Our latest decaf coffee and we're sticking with the Sugarcane EA offerings from our partners Cafe Imports under it's 'Origin Select'. These coffees are sourced green by Café Imports prior to decaffeination, breaking from the industry norm. By doing this, they are able to provide the highest quality water and E.A. (sugar cane) processed products available.

Huila is a region naturally blessed with optimal coffee growing geography, and the key to great quality coffees from the La Plata region are the growers themselves. Coffee farming within the region is overwhelmingly small-scale with approximately 80% of producers from the region farming coffee on less than 3 hectares of land. These small farms are tended by individual families with labour only very rarely being contracted out, which leads to more thorough and intensive management practices and great pride in the final product – which is, itself, an extension of the family.

It is decaffeinated using Ethel Acetate, a natural by-product of fermented sugar-cane, which bonds with the soluble caffeine compounds in the coffee and allows them to be stripped from the green beans. Not every coffee holds up in the decaffeination process, and not all processes are created equal. Cafe Imports carefully select the coffees they send for decaffeination, and partner closely with their decaffeination processors to ensure high quality standards.

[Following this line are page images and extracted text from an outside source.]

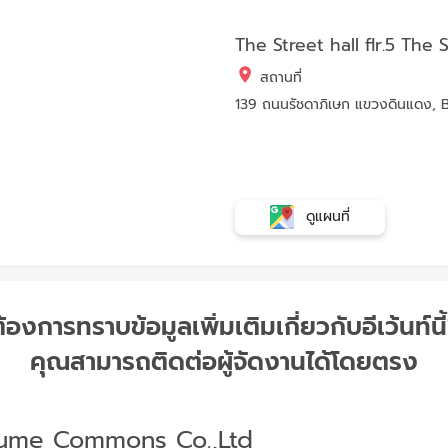
The Street hall flr.5 The
สถานที่
139 ถนนรัชดาภิเษก แขวงดินแดง,
ดูแผนที่
้องการทราบข้อมูลเพิ่มเติมเกี่ยวกับอีเว้นท์นี
คุณสามารถติดต่อผู้จัดงานได้โดยตรง
ume Commons Co.,Ltd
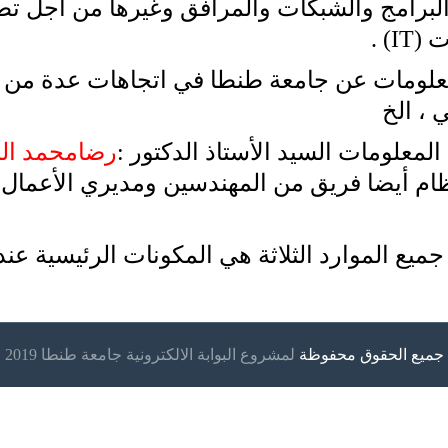
لبرامج والشبكات والمرافق وغيرها من أجل تطو
ت (
IT
) .
معلومات عن جامعة طنطا في اتجاهات عدة من بي
 ، الخ
لمعلومات السيد الأستاذ الدكتور :
رضامحمد ال
ام أيضا فريق من المهندسين ومديري الأعمال.
ميع الموارد الثلاثة هي المكونات الرئيسية عن
جميع الحقوق محفوظة
لمشروع البوابة الالكترونية جامعة طنطا 2019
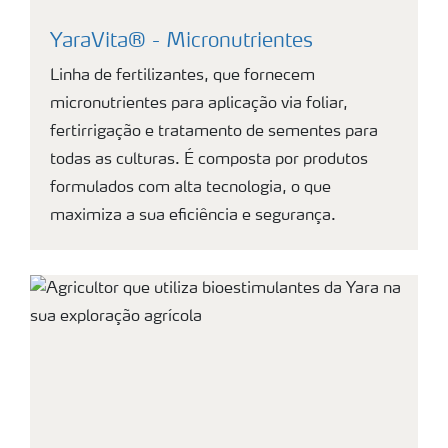
YaraVita® - Micronutrientes
Linha de fertilizantes, que fornecem
micronutrientes para aplicação via foliar,
fertirrigação e tratamento de sementes para
todas as culturas. É composta por produtos
formulados com alta tecnologia, o que
maximiza a sua eficiência e segurança.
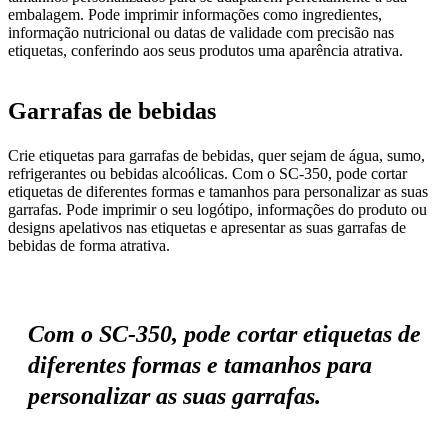
embalagem. Pode imprimir informações como ingredientes,
informação nutricional ou datas de validade com precisão nas
etiquetas, conferindo aos seus produtos uma aparência atrativa.
Garrafas de bebidas
Crie etiquetas para garrafas de bebidas, quer sejam de água, sumo,
refrigerantes ou bebidas alcoólicas. Com o SC-350, pode cortar
etiquetas de diferentes formas e tamanhos para personalizar as suas
garrafas. Pode imprimir o seu logótipo, informações do produto ou
designs apelativos nas etiquetas e apresentar as suas garrafas de
bebidas de forma atrativa.
Com o SC-350, pode cortar etiquetas de
diferentes formas e tamanhos para
personalizar as suas garrafas.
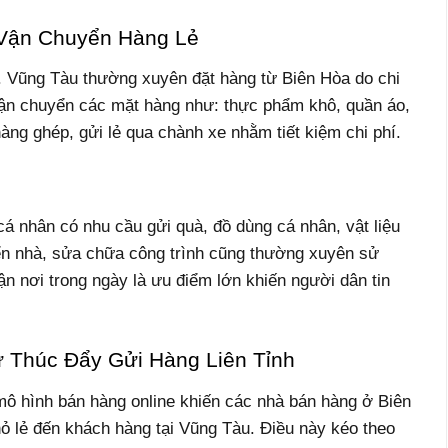
 Vận Chuyển Hàng Lẻ
P. Vũng Tàu thường xuyên đặt hàng từ Biên Hòa do chi
vận chuyển các mặt hàng như: thực phẩm khô, quần áo,
hàng ghép, gửi lẻ qua chành xe nhằm tiết kiệm chi phí.
á nhân có nhu cầu gửi quà, đồ dùng cá nhân, vật liệu
n nhà, sửa chữa công trình cũng thường xuyên sử
ận nơi trong ngày là ưu điểm lớn khiến người dân tin
ử Thúc Đẩy Gửi Hàng Liên Tỉnh
ô hình bán hàng online khiến các nhà bán hàng ở Biên
 lẻ đến khách hàng tại Vũng Tàu. Điều này kéo theo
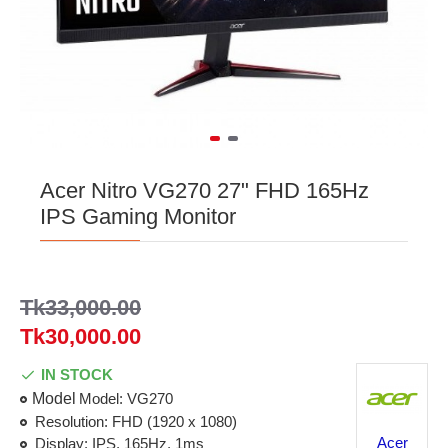
Acer Nitro VG270 27" FHD 165Hz
IPS Gaming Monitor
Tk33,000.00
Tk30,000.00
IN STOCK
Model
Model: VG270
Resolution: FHD (1920 x 1080)
Acer
Display: IPS, 165Hz, 1ms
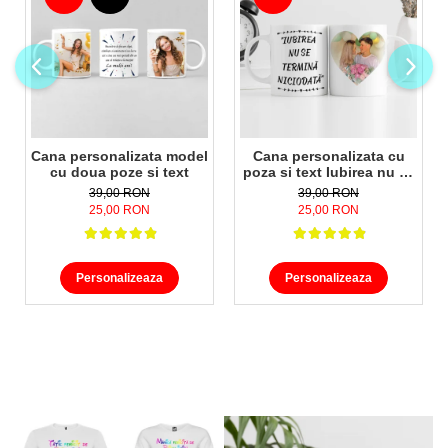
Cana personalizata model
Cana personalizata cu
cu doua poze si text
poza si text Iubirea nu se
termina niciodata
39,00 RON
39,00 RON
25,00 RON
25,00 RON
Personalizeaza
Personalizeaza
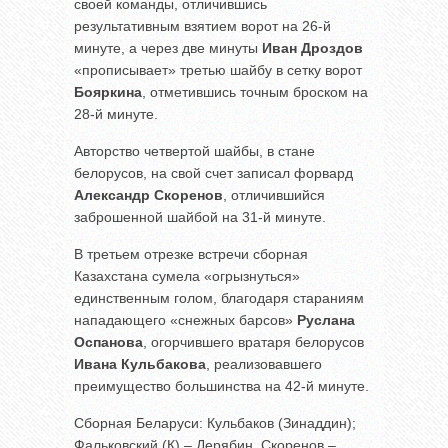
своей команды, отличившись
результативным взятием ворот на 26-й
минуте, а через две минуты
Иван Дроздов
«прописывает» третью шайбу в сетку ворот
Бояркина
, отметившись точным броском на
28-й минуте.
Авторство четвертой шайбы, в стане
белорусов, на свой счет записал форвард
Александр Скоренов
, отличившийся
заброшенной шайбой на 31-й минуте.
В третьем отрезке встречи сборная
Казахстана сумела «огрызнуться»
единственным голом, благодаря стараниям
нападающего «снежных барсов»
Руслана
Оспанова
, огорчившего вратаря белорусов
Ивана Кульбакова
, реализовавшего
преимущество большинства на 42-й минуте.
Сборная Беларуси: Кульбаков (Зинаддин);
Фальковский (К) – Дерябин, Скоренов –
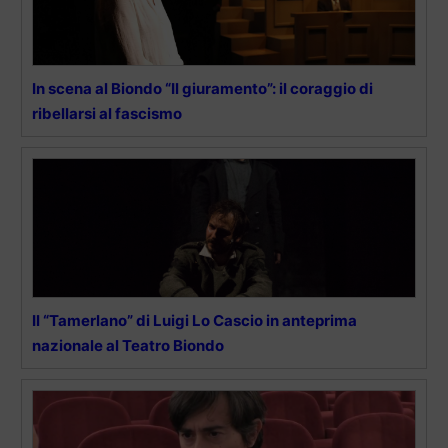
In scena al Biondo “Il giuramento”: il coraggio di
ribellarsi al fascismo
Il “Tamerlano” di Luigi Lo Cascio in anteprima
nazionale al Teatro Biondo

For many years, Colombia was the number-one world producer of washed coffees, and the second-largest producer to Brazil. In 2000, Colombia was surpassed by Vietnam, and then the rust infestation of 2008 set them back significantly. Today they are currently in the top five of coffee production with roughly 10 million bags per year. Colombian farmers and citizens alike drink a lot of coffee every day; nearly 20% of their annual production.

Colombian Coffees are commonly known to be big, rich, chocolaty coffees with exceptional fragrance and often great acidity. Colombia has many diverse growing regions, so the coffee varies mildly from region to region. Tropical fruit, vanilla, caramel, and chocolate are common adjectives. More intense acidity and bigger velvety body are variations you might find going from south to north as well.